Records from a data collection
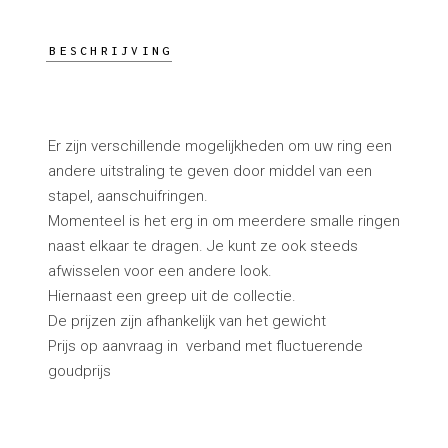
BESCHRIJVING
Er zijn verschillende mogelijkheden om uw ring een
andere uitstraling te geven door middel van een
stapel, aanschuifringen.
Momenteel is het erg in om meerdere smalle ringen
naast elkaar te dragen. Je kunt ze ook steeds
afwisselen voor een andere look.
Hiernaast een greep uit de collectie.
De prijzen zijn afhankelijk van het gewicht
Prijs op aanvraag in verband met fluctuerende
goudprijs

» Task to complete
Print, word for word, every entry shown above; the pictures stay out.

» Worked solution
BESCHRIJVING
Er zijn verschillende mogelijkheden om uw ring een
andere uitstraling te geven door middel van een
stapel, aanschuifringen.
Momenteel is het erg in om meerdere smalle ringen
naast elkaar te dragen. Je kunt ze ook steeds
afwisselen voor een andere look.
Hiernaast een greep uit de collectie.
De prijzen zijn afhankelijk van het gewicht
Prijs op aanvraag in verband met fluctuerende
goudprijs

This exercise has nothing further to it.